SOURCE TEXT -
********

Guide to Your Financial Life
WSJ Week #10     Name

Click on one of the letter buttons to select your chosen answer for each question
Auto Insurance, a Mortgage and Buying a House

1. A home loan or other real-estate loan is called a
       Estate loan
       Mortgage*
       Loan of Real-Estate
       Deed

2. A mortgage loan above a certain limit, which ranged from $417,000 to $729,750
      in 2008 is called a
       Mammoth Mortgage
       Hippo Mortgage
       Elephant Mortgage
       Jumbo Mortgage*

3. In insurance, the amount you pay the insurance company for your coverage is
       the Obligation
       the Update
       the Monthly
       the Premium*

4. in a loan, the actual amount you borrowed is called the
       Principle*
       Interest
       Face
       Load

5. An increase in price or value over time is called
       Apprehension
       Anticipation
       Depreciation
       Appreciation*

6. The up-front sales charge applied when you buy shares of certain mutual funds is called
       Intialization Fee
       New Account Charge
       Front-End Load*
       Intial Sales Charges

7. Money or property put into the hands of a third party until certain conditions are met
      is called
       Deed in Trust
       Funds in Trust
       Estate
       Escrow*

8. An interest rate that can change is called a
       Variable Interest Rate*
       Changable Rate
       Elastic Rate
       Vacilating Rate

9. ARM stands for
       Average Retail Markup
       Average Return Monthly
       Adjustable Rate Mortgage*
       Adjusted Retail Markup

10. A mortgage of home loan where the interest rate can go up or down
      every year depending on the broader rate in the economy is called
       an Equity Based Home Loan
       a Variable Annuity Mortgage
       a Prime Rated Loan Mortgage
       an Adjustable Rate Mortgage*

11. In home-buying, one point equals 1 percent of the amount borrowed. This up-front
      fee is called
       Home-Buyer's Fees
       Home-Closing Fees
       Up-Front Fees
       Points*

12. A document that shows interest and principle payments for the life of a loan is called
       a Depreciation Schedule
       an Amortization Schedule*
       a Payments Chart
       A Banker's Roadmap

13. In real estate, the portion of the property that is yours after the debt is subtracted is called
       Claims
       Assets
       Liabilities
       Equity*

14. The process where a bank or other lender takes possession of a home after the
      homeowner has failed to keep up with mortgage or home-equity-loan payments.

********

EXERCISES -
**a)** In the financial quiz, what does one point equal in home-buying?
**b)** Please repeat the part of the financial quiz starting with "13. In real" and going on through "or home-equity-loan payments.".

********

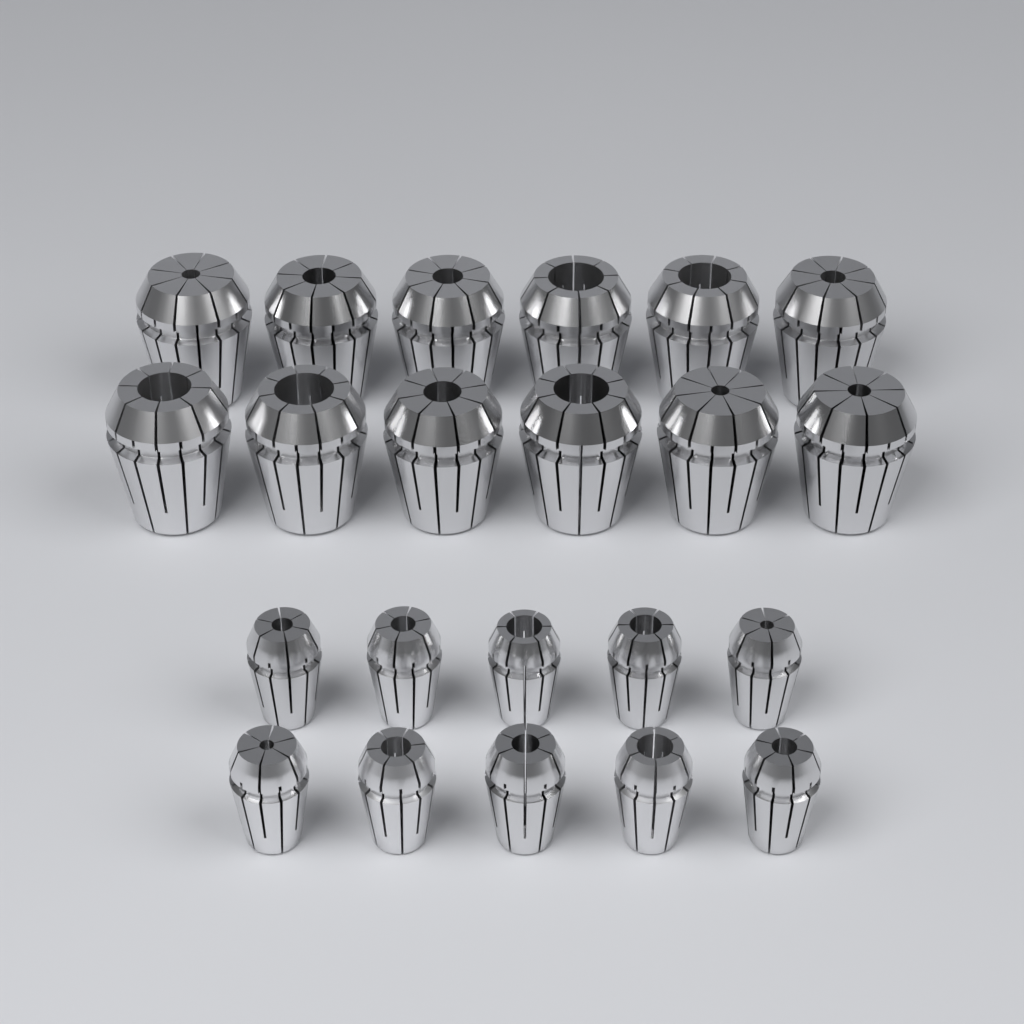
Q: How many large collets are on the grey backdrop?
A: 12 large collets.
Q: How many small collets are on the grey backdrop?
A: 10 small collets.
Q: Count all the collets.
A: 22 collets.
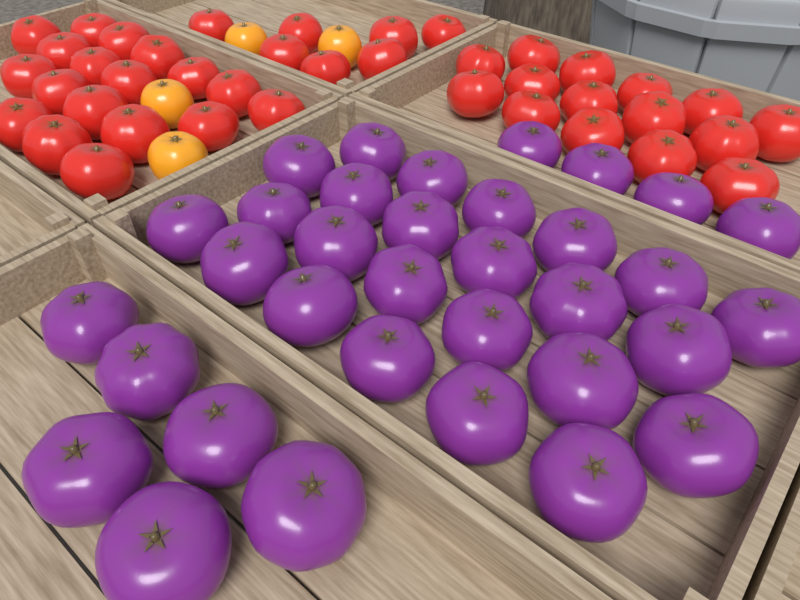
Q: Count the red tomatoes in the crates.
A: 40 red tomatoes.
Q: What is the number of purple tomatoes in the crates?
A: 34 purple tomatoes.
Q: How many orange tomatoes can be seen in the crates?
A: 4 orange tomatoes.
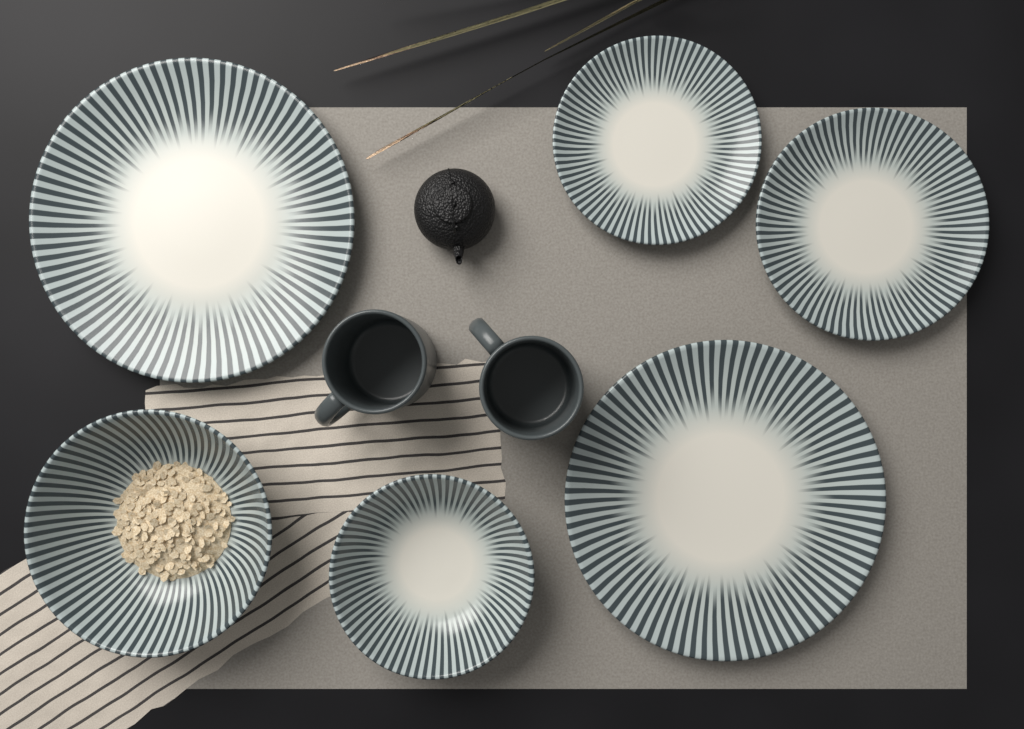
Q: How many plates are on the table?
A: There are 4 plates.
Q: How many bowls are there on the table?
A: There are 2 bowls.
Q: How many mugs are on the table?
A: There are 2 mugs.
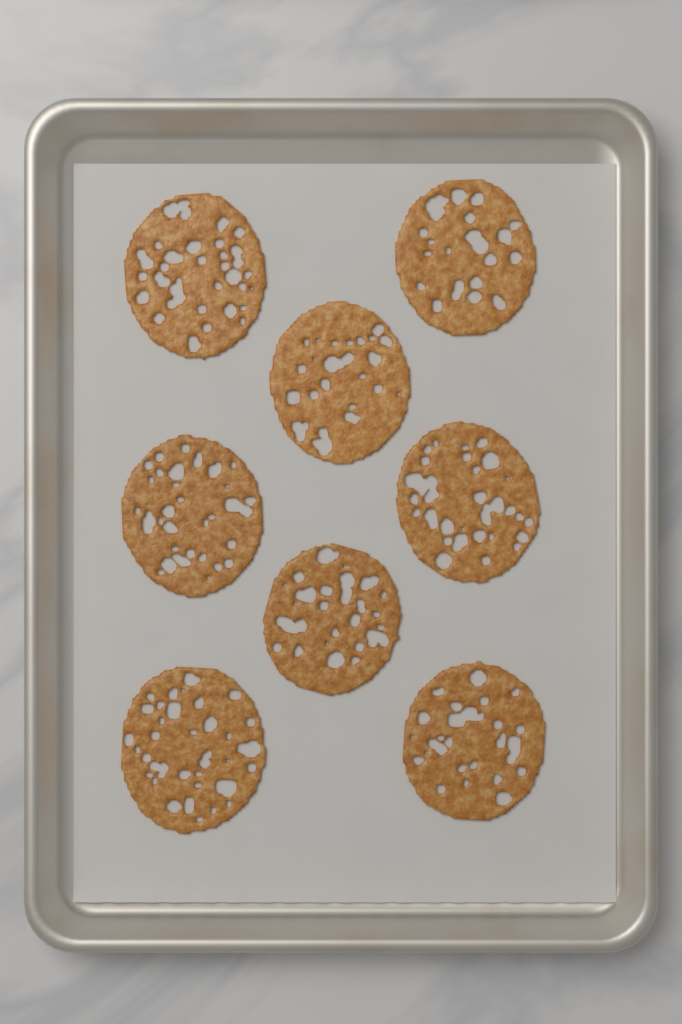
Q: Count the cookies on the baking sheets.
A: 8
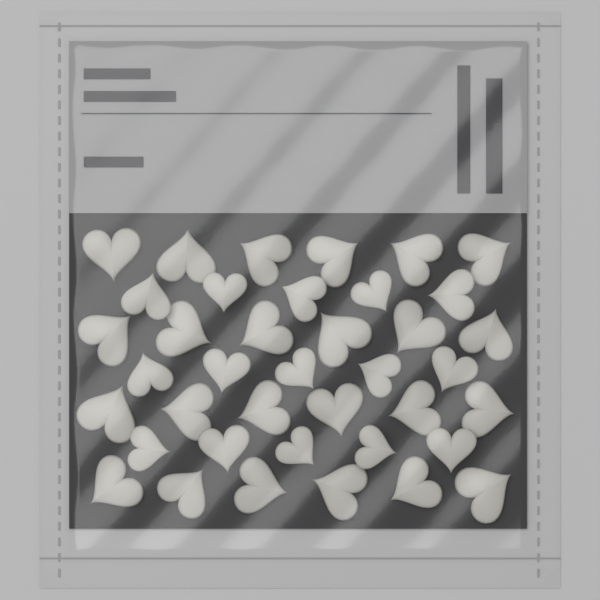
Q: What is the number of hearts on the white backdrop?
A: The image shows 39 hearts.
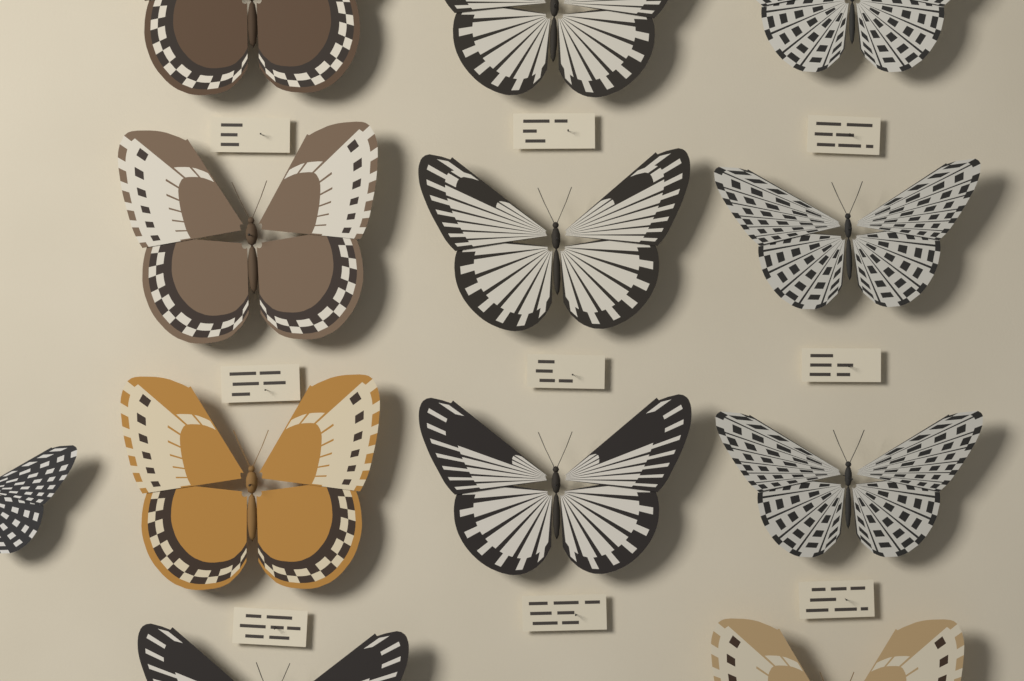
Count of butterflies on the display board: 12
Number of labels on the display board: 9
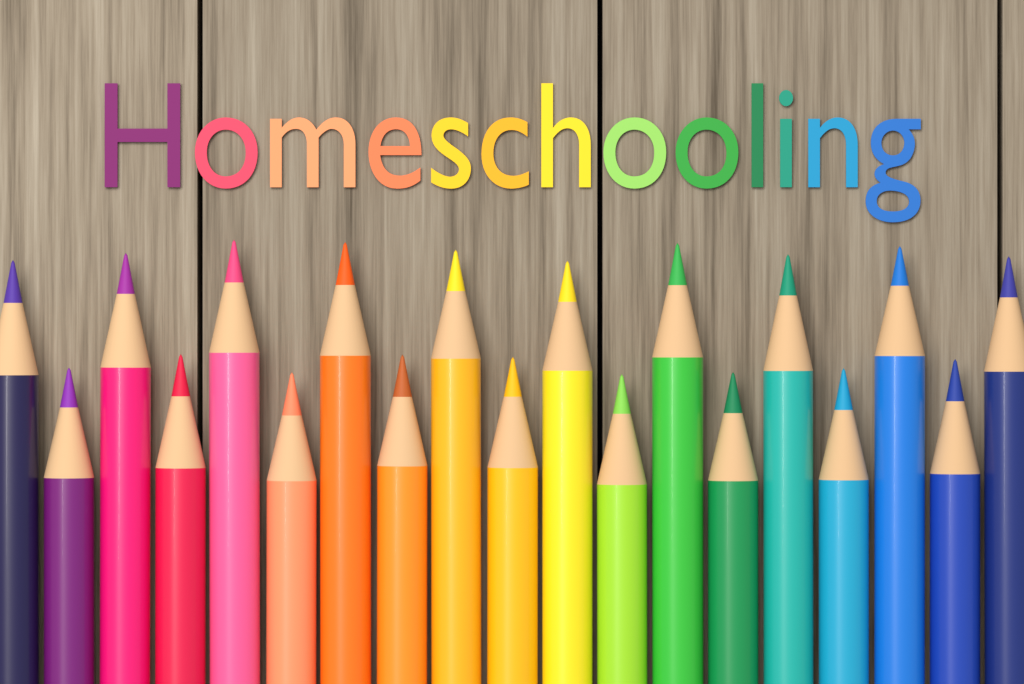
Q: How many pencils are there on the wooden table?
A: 19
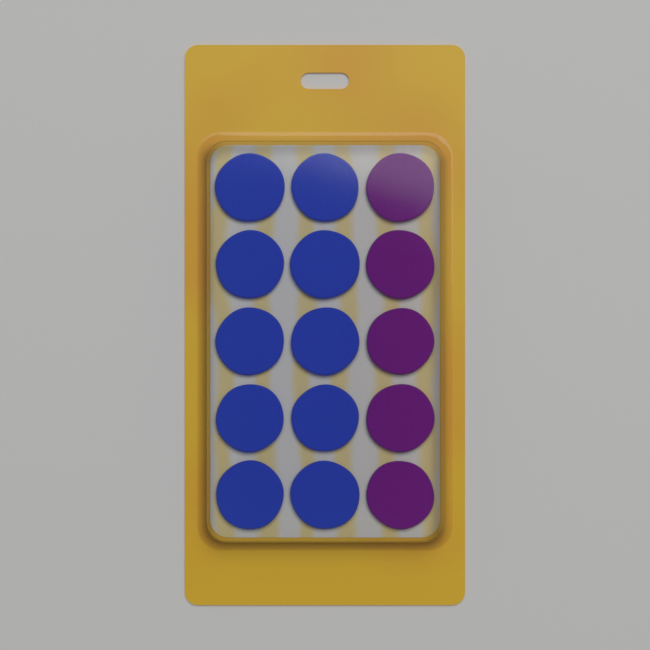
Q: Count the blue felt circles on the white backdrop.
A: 10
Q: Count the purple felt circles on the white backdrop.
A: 5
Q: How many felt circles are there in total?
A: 15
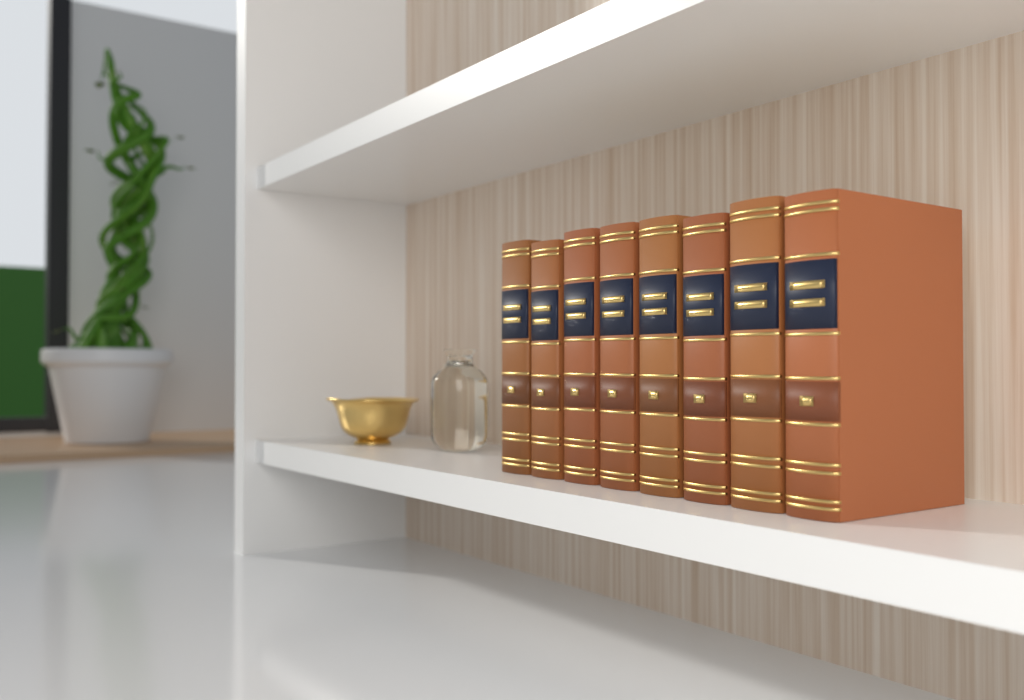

********

WRITTEN ANSWERS -
**a)** One point equals 1 percent of the amount borrowed.

**b)**
13. In real estate, the portion of the property that is yours after the debt is subtracted is called
       Claims
       Assets
       Liabilities
       Equity*

14. The process where a bank or other lender takes possession of a home after the
      homeowner has failed to keep up with mortgage or home-equity-loan payments.